When the second generation of EPYC came out, linus ran a "software rendered" version of crysis that did all rendering on CPU cores instead of GPU shader units. At 640x480 it ran alright.
Possibly - there are a lot of ray tracing algoeithms that don't really work well on GPUs (anything MCMC, for instance). But context and time aware denoising seems to be able to compensate.
the cpu is certified by AMD to be running up to 105 celsius, but it thermal throttles automatically at 95 celsius, so out of the box probably not enough to boil water, but just barely :P.
the fun fact, is that if you manually reduce the power limit to 65W the initial single thread results so virtually no loss in ST performance vs 170W, and it appears that the original AMD slides stating 75% more efficient cores at that level not too far off.

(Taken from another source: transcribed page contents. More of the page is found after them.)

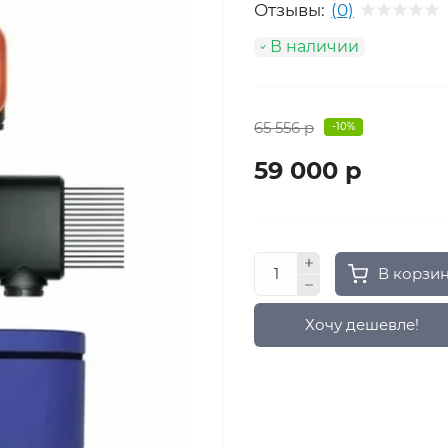
Отзывы:
(0)
В наличии
65 556 р
-10%
59 000 р
В корзи
Хочу дешевле!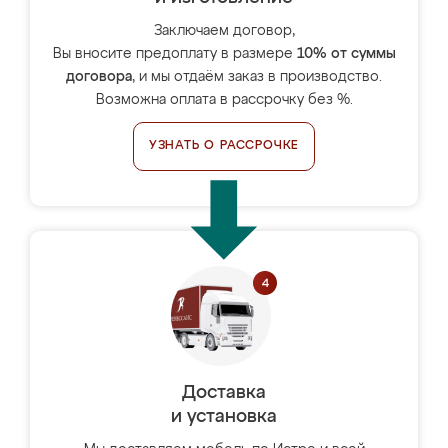
Заключаем договор,
Вы вносите предоплату в размере
10% от суммы
договора
, и мы отдаём заказ в производство.
Возможна оплата в рассрочку без %.
УЗНАТЬ О РАССРОЧКЕ
Доставка
и установка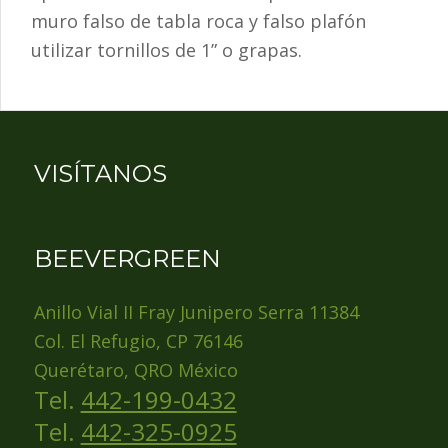
muro falso de tabla roca y falso plafón
utilizar tornillos de 1” o grapas.
VISÍTANOS
BEEVERGREEN
Anillo Vial II Fray Junipero Serra 11384
Col. El Refugio, CP 76146
Querétaro, QRO México
Tel.
442-199-0432
Tel.
442-325-0925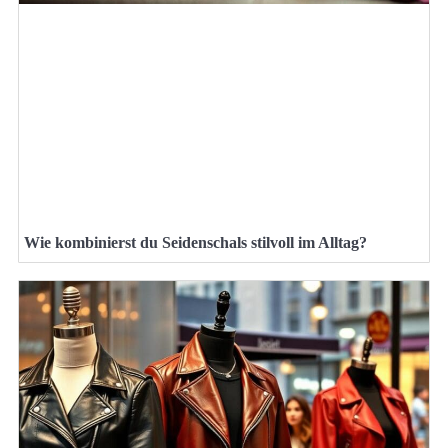
Wie kombinierst du Seidenschals stilvoll im Alltag?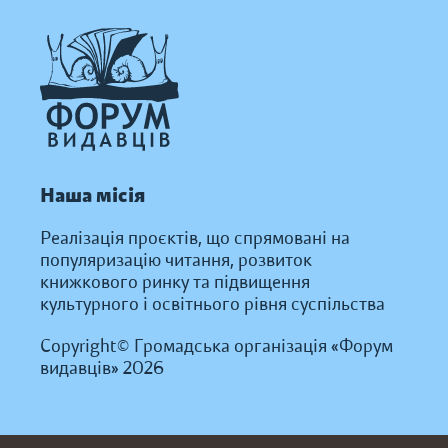
Наша місія
Реалізація проєктів, що спрямовані на
популяризацію читання, розвиток
книжкового ринку та підвищення
культурного і освітнього рівня суспільства
Copyright© Громадська організація «Форум
видавців» 2026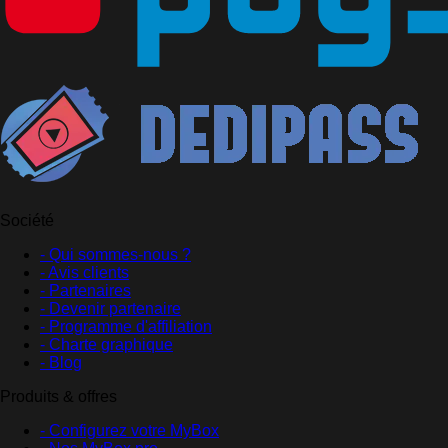
Société
- Qui sommes-nous ?
- Avis clients
- Partenaires
- Devenir partenaire
- Programme d'affiliation
- Charte graphique
- Blog
Produits & offres
- Configurez votre MyBox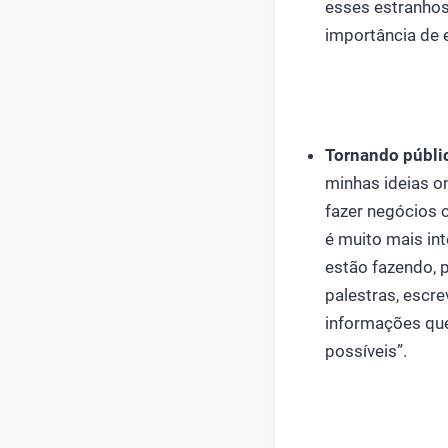
esses estranhos
importância de 
Tornando públi
minhas ideias on
fazer negócios 
é muito mais int
estão fazendo, 
palestras, escr
informações que
possíveis”.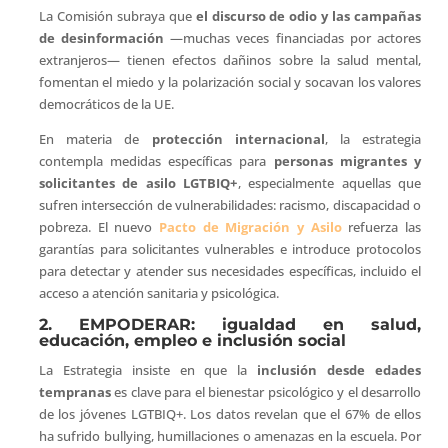
La Comisión subraya que
el discurso de odio y las campañas
de desinformación
—muchas veces financiadas por actores
extranjeros— tienen efectos dañinos sobre la salud mental,
fomentan el miedo y la polarización social y socavan los valores
democráticos de la UE.
En materia de
protección internacional
, la estrategia
contempla medidas específicas para
personas migrantes y
solicitantes de asilo LGTBIQ+
, especialmente aquellas que
sufren intersección de vulnerabilidades: racismo, discapacidad o
pobreza. El nuevo
Pacto de Migración y Asilo
refuerza las
garantías para solicitantes vulnerables e introduce protocolos
para detectar y atender sus necesidades específicas, incluido el
acceso a atención sanitaria y psicológica.
2. EMPODERAR: igualdad en salud,
educación, empleo e inclusión social
La Estrategia insiste en que la
inclusión desde edades
tempranas
es clave para el bienestar psicológico y el desarrollo
de los jóvenes LGTBIQ+. Los datos revelan que el 67% de ellos
ha sufrido bullying, humillaciones o amenazas en la escuela. Por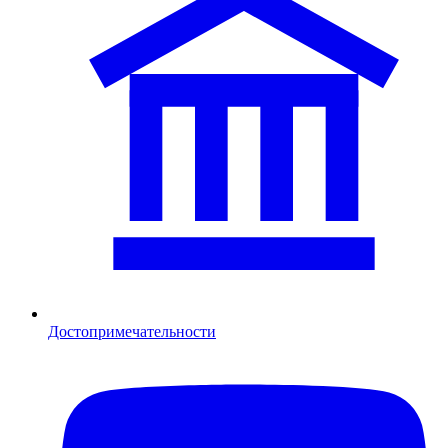
Достопримечательности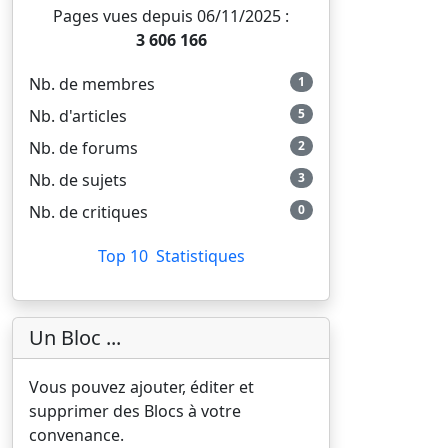
Pages vues depuis 06/11/2025 :
3 606 166
Nb. de membres
1
Nb. d'articles
5
Nb. de forums
2
Nb. de sujets
3
Nb. de critiques
0
Top 10
Statistiques
Un Bloc ...
Vous pouvez ajouter, éditer et
supprimer des Blocs à votre
convenance.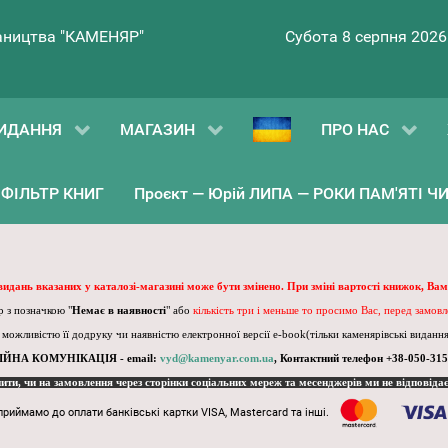
ництва "КАМЕНЯР"
Субота 8 серпня 2026
ИДАННЯ
МАГАЗИН
ПРО НАС
ФІЛЬТР КНИГ
Проєкт — Юрій ЛИПА — РОКИ ПАМ'ЯТІ ЧИ 
 видань вказаних у каталозі-магазині може бути змінено. При зміні вартості книжок, Вам
 з позначкою "
Немає в наявності
" або
кількість три і меньше то просимо Вас, перед замов
, можливістю її додруку чи наявністю електронної версії e-book(тільки каменярівські видання)
ІЙНА КОМУНІКАЦІЯ - email:
vyd@kamenyar.com.ua
,
Контактний телефон +38-050-315
пити, чи на замовлення через сторінки соціальних мереж та месенджерів ми не відповіда
приймамо до оплати банківські картки VISA, Mastercard та інші.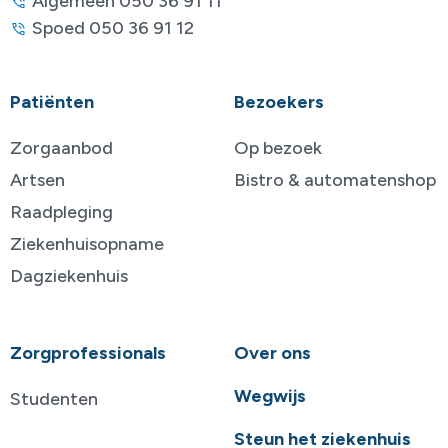
Algemeen 050 36 91 11
Spoed 050 36 91 12
Patiënten
Bezoekers
Zorgaanbod
Op bezoek
Artsen
Bistro & automatenshop
Raadpleging
Ziekenhuisopname
Dagziekenhuis
Zorgprofessionals
Over ons
Wegwijs
Studenten
Steun het ziekenhuis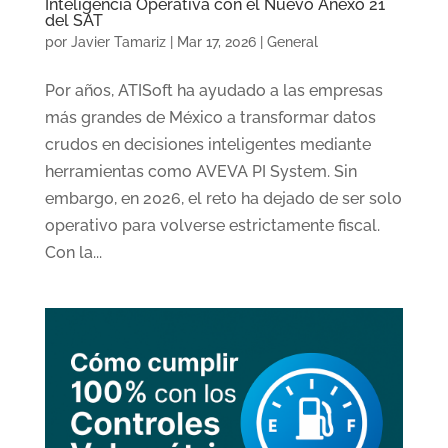
Inteligencia Operativa con el Nuevo Anexo 21
del SAT
por
Javier Tamariz
|
Mar 17, 2026
|
General
Por años, ATISoft ha ayudado a las empresas
más grandes de México a transformar datos
crudos en decisiones inteligentes mediante
herramientas como AVEVA PI System. Sin
embargo, en 2026, el reto ha dejado de ser solo
operativo para volverse estrictamente fiscal.
Con la...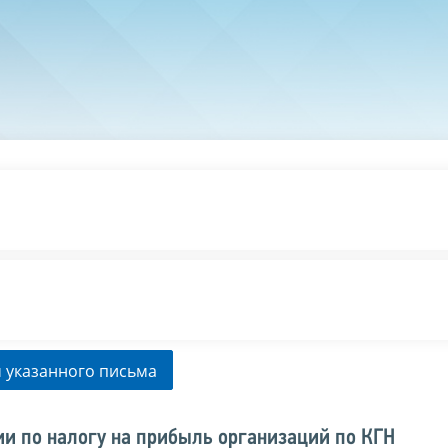
 указанного письма
и по налогу на прибыль организаций по КГН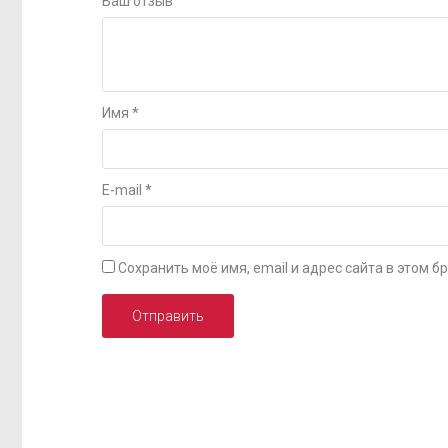
Ваш отзыв
Имя
*
E-mail
*
Сохранить моё имя, email и адрес сайта в этом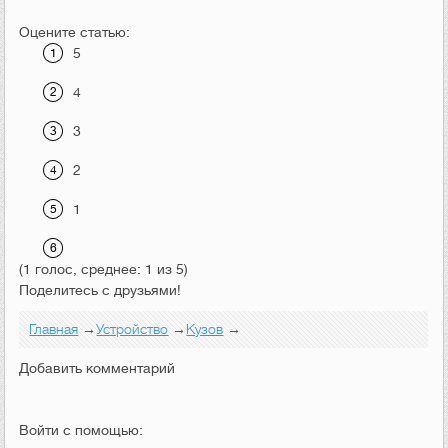
Оцените статью:
5
4
3
2
1
(1 голос, среднее: 1 из 5)
Поделитесь с друзьями!
Главная
→
Устройство
→
Кузов
→
Добавить комментарий
Войти с помощью: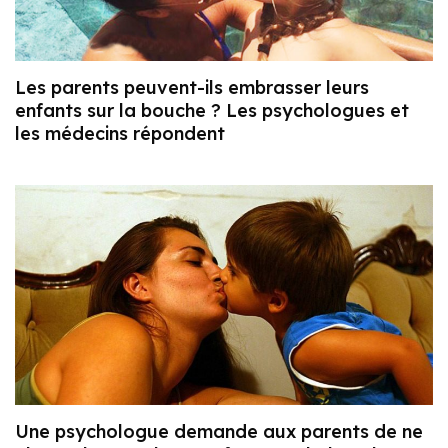
Les parents peuvent-ils embrasser leurs
enfants sur la bouche ? Les psychologues et
les médecins répondent
Une psychologue demande aux parents de ne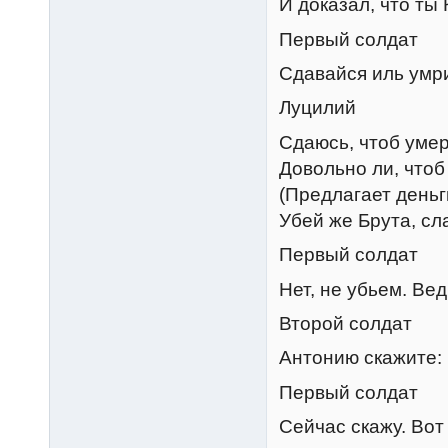
И доказал, что ты
Первый солдат
Сдавайся иль умр
Луцилий
Сдаюсь, чтоб умер
Довольно ли, чтоб
(Предлагает деньг
Убей же Брута, сл
Первый солдат
Нет, не убьем. Ве
Второй солдат
Антонию скажите: 
Первый солдат
Сейчас скажу. Вот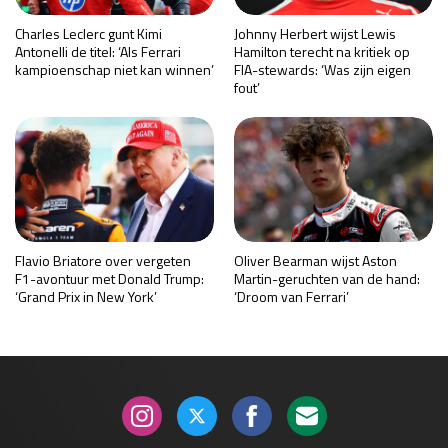
Charles Leclerc gunt Kimi
Johnny Herbert wijst Lewis
Antonelli de titel: ‘Als Ferrari
Hamilton terecht na kritiek op
kampioenschap niet kan winnen’
FIA-stewards: ‘Was zijn eigen
fout’
Flavio Briatore over vergeten
Oliver Bearman wijst Aston
F1-avontuur met Donald Trump:
Martin-geruchten van de hand:
‘Grand Prix in New York’
‘Droom van Ferrari’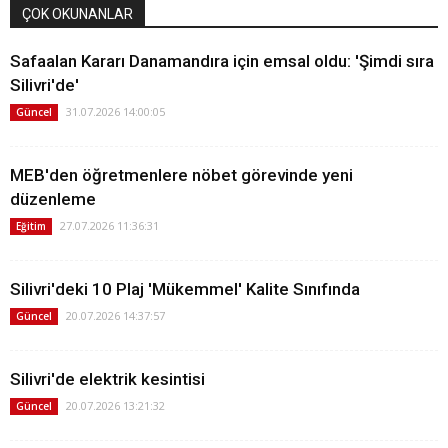
ÇOK OKUNANLAR
Safaalan Kararı Danamandıra için emsal oldu: 'Şimdi sıra
Silivri'de'
31.07.2026 14:00:05
Güncel
MEB'den öğretmenlere nöbet görevinde yeni
düzenleme
27.07.2026 11:36:31
Eğitim
Silivri'deki 10 Plaj 'Mükemmel' Kalite Sınıfında
20.07.2026 14:37:57
Güncel
Silivri'de elektrik kesintisi
20.07.2026 13:21:32
Güncel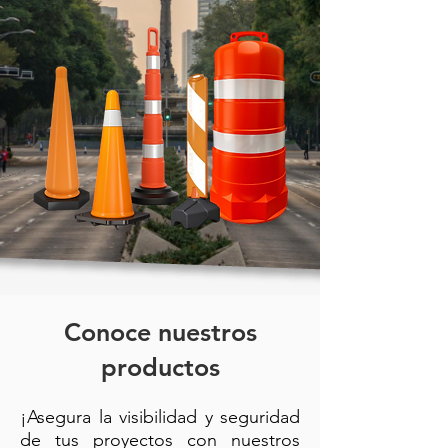
Conoce nuestros
productos
¡Asegura la visibilidad y seguridad
de tus proyectos con nuestros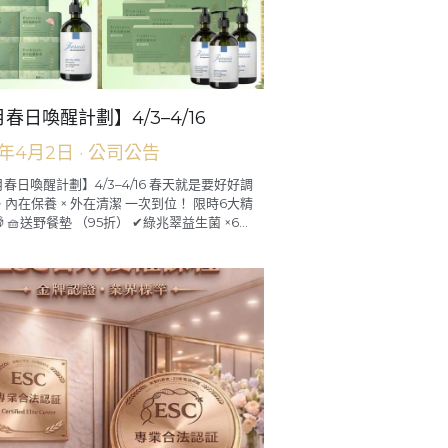
春日喚醒計劃】4/3–4/16
6年4月2日
·
公司公告
月春日喚醒計劃】4/3–4/16 春天就是要好好調
 內在保養 × 外在清潔 一次到位！ 限時6大精
 🧺送野餐墊 （95折） ✔綠兆翠益生菌 ×6...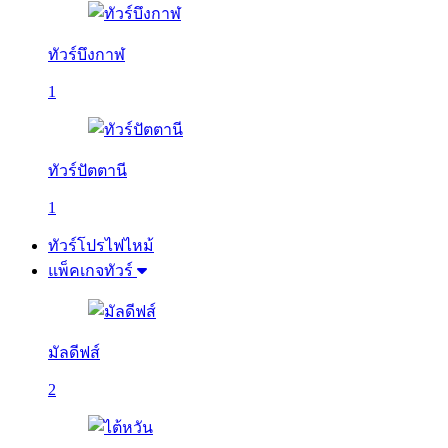
ทัวร์บึงกาฬ
1
ทัวร์ปัตตานี
1
ทัวร์โปรไฟไหม้
แพ็คเกจทัวร์
มัลดีฟส์
2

The previous generation of Intel and AMD CPUs could not consume more than 20 to 30 W with a single active core (non-overclocked).
So with the power limit set to 65 W or more the single-thread performance was always limited by the maximum turbo frequency (which may depend on the temperature of the CPU) and never by the power limit.
I have not seen yet any published value about the single core power consumption of Zen 4, but it is likely that the single core power is not higher. It is certainly much less than 65 W even at 5.85 GHz.
So the expected behavior is that the single-thread performance does not depend on whether you set in BIOS the steady-state power limit to 170 W, 105 W or 65 W. Only the multi-threaded performance is modified by the power limit, because when the power limit is reached, the clock frequency is decreased until the power consumption matches the limit.
That's the consumer variants; the Threadrippers will almost certainly not be at a lower rated TDP than current gen's 280W. If they increased it by same percentage as they did for consumer, it'd be 450W, but that's unlikely; 350W might be in the cards, though.
Between Hugging Face, Stable Diffusion, and Whisper, I'm using ML workloads a lot more. Being able to do so:
* with a standard instruction set
* with open-source software
* with my full system RAM
* without having to worry about what is in VRAM versus main RAM
is a big step up. I see about a 10x speed difference between an older 16-core CPU and a hot-off-the-press high-end Ampere card costing 3x as much as the CPU. If 64 core could bring that within 2x, or even 4x, I'd dump the GPU entirely.